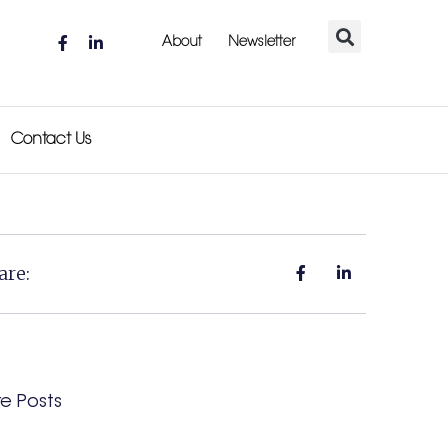
About
Newsletter
Contact Us
are:
e Posts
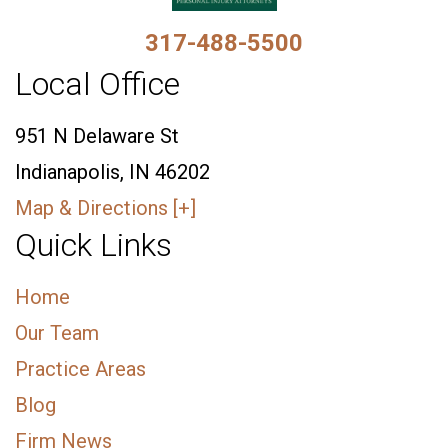
317-488-5500
Local Office
951 N Delaware St
Indianapolis, IN 46202
Map & Directions [+]
Quick Links
Home
Our Team
Practice Areas
Blog
Firm News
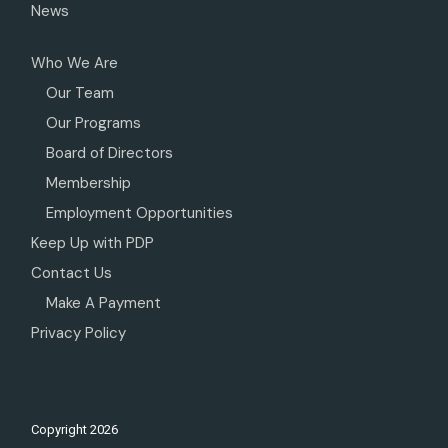
News
Who We Are
Our Team
Our Programs
Board of Directors
Membership
Employment Opportunities
Keep Up with PDP
Contact Us
Make A Payment
Privacy Policy
Copyright
2026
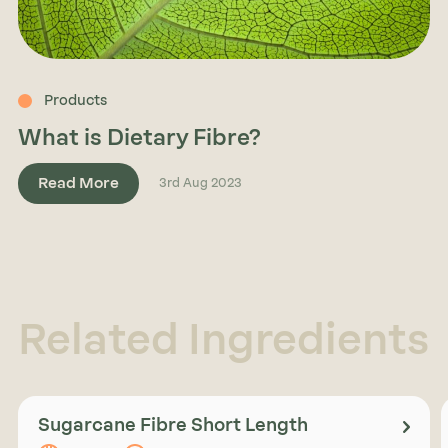
Products
What is Dietary Fibre?
Read More
3rd Aug 2023
Related Ingredients
Sugarcane Fibre Short Length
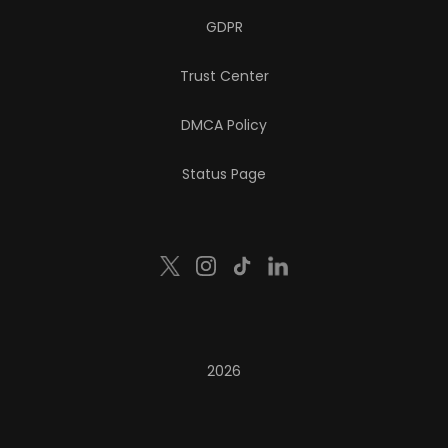
GDPR
Trust Center
DMCA Policy
Status Page
2026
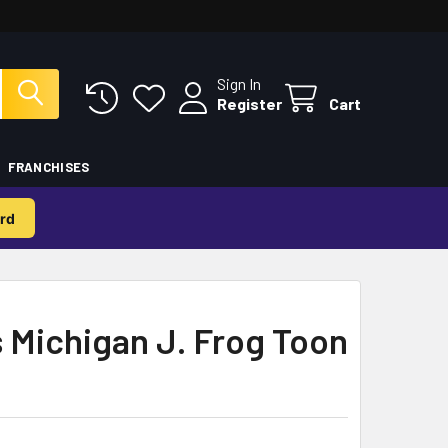
Sign In
Register
Cart
FRANCHISES
rd
 Michigan J. Frog Toon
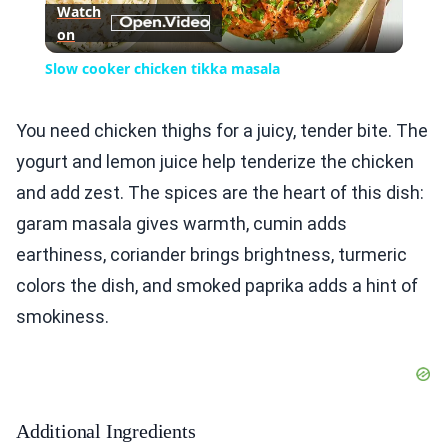
Watch
on
Video
Slow cooker chicken tikka masala
You need chicken thighs for a juicy, tender bite. The
yogurt and lemon juice help tenderize the chicken
and add zest. The spices are the heart of this dish:
garam masala gives warmth, cumin adds
earthiness, coriander brings brightness, turmeric
colors the dish, and smoked paprika adds a hint of
smokiness.
Additional Ingredients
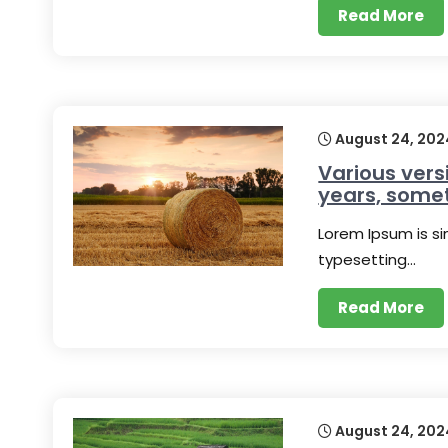
Read More
August 24, 202
Various vers
years, some
Lorem Ipsum is s
typesetting…
Read More
August 24, 202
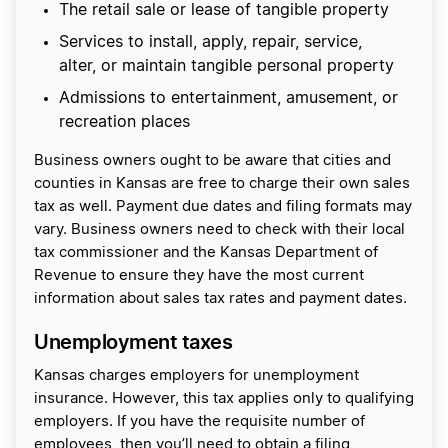
The retail sale or lease of tangible property
Services to install, apply, repair, service,
alter, or maintain tangible personal property
Admissions to entertainment, amusement, or
recreation places
Business owners ought to be aware that cities and
counties in Kansas are free to charge their own sales
tax as well. Payment due dates and filing formats may
vary. Business owners need to check with their local
tax commissioner and the Kansas Department of
Revenue to ensure they have the most current
information about sales tax rates and payment dates.
Unemployment taxes
Kansas charges employers for unemployment
insurance. However, this tax applies only to qualifying
employers. If you have the requisite number of
employees, then you’ll need to obtain a filing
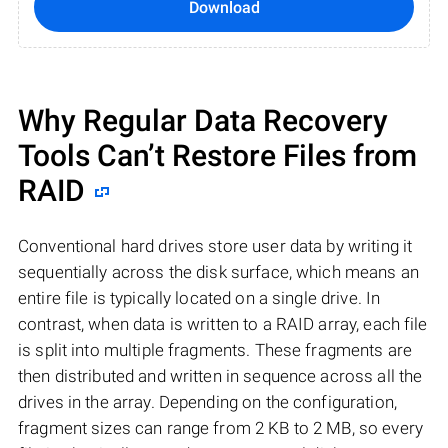
Download
Why Regular Data Recovery
Tools Can’t Restore Files from
RAID
Conventional hard drives store user data by writing it
sequentially across the disk surface, which means an
entire file is typically located on a single drive. In
contrast, when data is written to a RAID array, each file
is split into multiple fragments. These fragments are
then distributed and written in sequence across all the
drives in the array. Depending on the configuration,
fragment sizes can range from 2 KB to 2 MB, so every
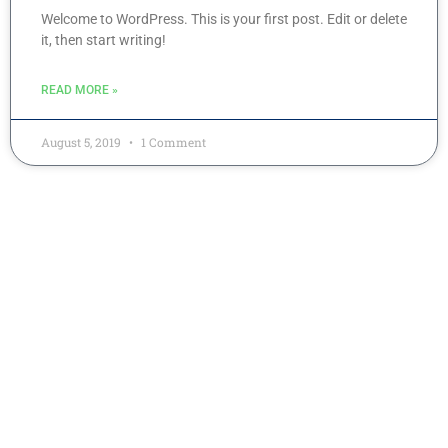
Welcome to WordPress. This is your first post. Edit or delete
it, then start writing!
READ MORE »
August 5, 2019
1 Comment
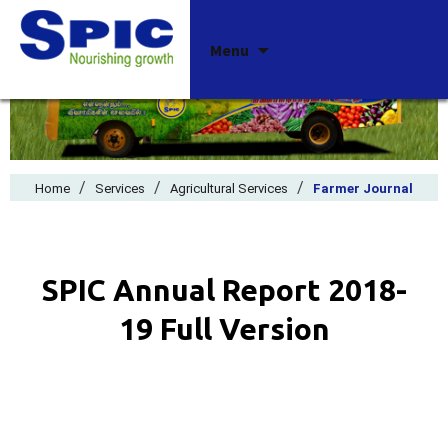
Skip
Menu
to
content
/
/
/
Home
Services
Agricultural Services
Farmer Journal
SPIC Annual Report 2018-
19 Full Version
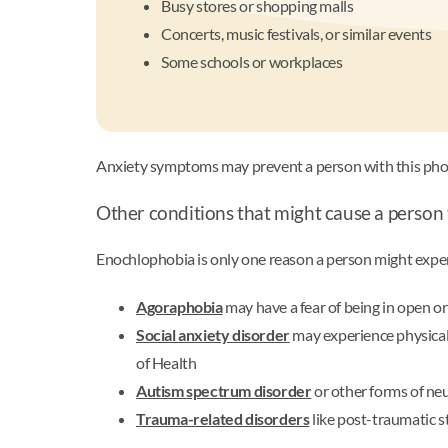
Busy stores or shopping malls
Concerts, music festivals, or similar events
Some schools or workplaces
Anxiety symptoms may prevent a person with this phobi
Other conditions that might cause a person
Enochlophobia is only one reason a person might exp
Agoraphobia
may have a fear of being in open or
Social anxiety disorder
may experience physical 
of Health
Autism spectrum disorder
or other forms of ne
Trauma-related disorders
like post-traumatic s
──────────
**REQUIRED WORK:** Only the lines from the start of the material to the line with "Kansas charges employers for unemployment", inclusive, belong in the answer, printed exactly and free of pictures.

**EXERCISE RESPONSE:**
About
Newsletter
Contact Us
are:
e Posts
317-488-5500
Local Office
951 N Delaware St
Indianapolis, IN 46202
Map & Directions [+]
Quick Links
Home
Our Team
Practice Areas
Blog
Firm News
News
Who We Are
Our Team
Our Programs
Board of Directors
Membership
Employment Opportunities
Keep Up with PDP
Contact Us
Make A Payment
Privacy Policy
Copyright
2026
Products
What is Dietary Fibre?
Read More
3rd Aug 2023
Related Ingredients
Sugarcane Fibre Short Length
GDPR
Trust Center
DMCA Policy
Status Page
2026
Sign In
Register
Cart
FRANCHISES
rd
 Michigan J. Frog Toon
Watch
on
Video
Slow cooker chicken tikka masala
You need chicken thighs for a juicy, tender bite. The
yogurt and lemon juice help tenderize the chicken
and add zest. The spices are the heart of this dish:
garam masala gives warmth, cumin adds
earthiness, coriander brings brightness, turmeric
colors the dish, and smoked paprika adds a hint of
smokiness.
Additional Ingredients
Read More
August 24, 202
Various vers
years, some
Lorem Ipsum is s
typesetting…
Read More
August 24, 202
The retail sale or lease of tangible property
Services to install, apply, repair, service,
alter, or maintain tangible personal property
Admissions to entertainment, amusement, or
recreation places
Business owners ought to be aware that cities and
counties in Kansas are free to charge their own sales
tax as well. Payment due dates and filing formats may
vary. Business owners need to check with their local
tax commissioner and the Kansas Department of
Revenue to ensure they have the most current
information about sales tax rates and payment dates.
Unemployment taxes
Kansas charges employers for unemployment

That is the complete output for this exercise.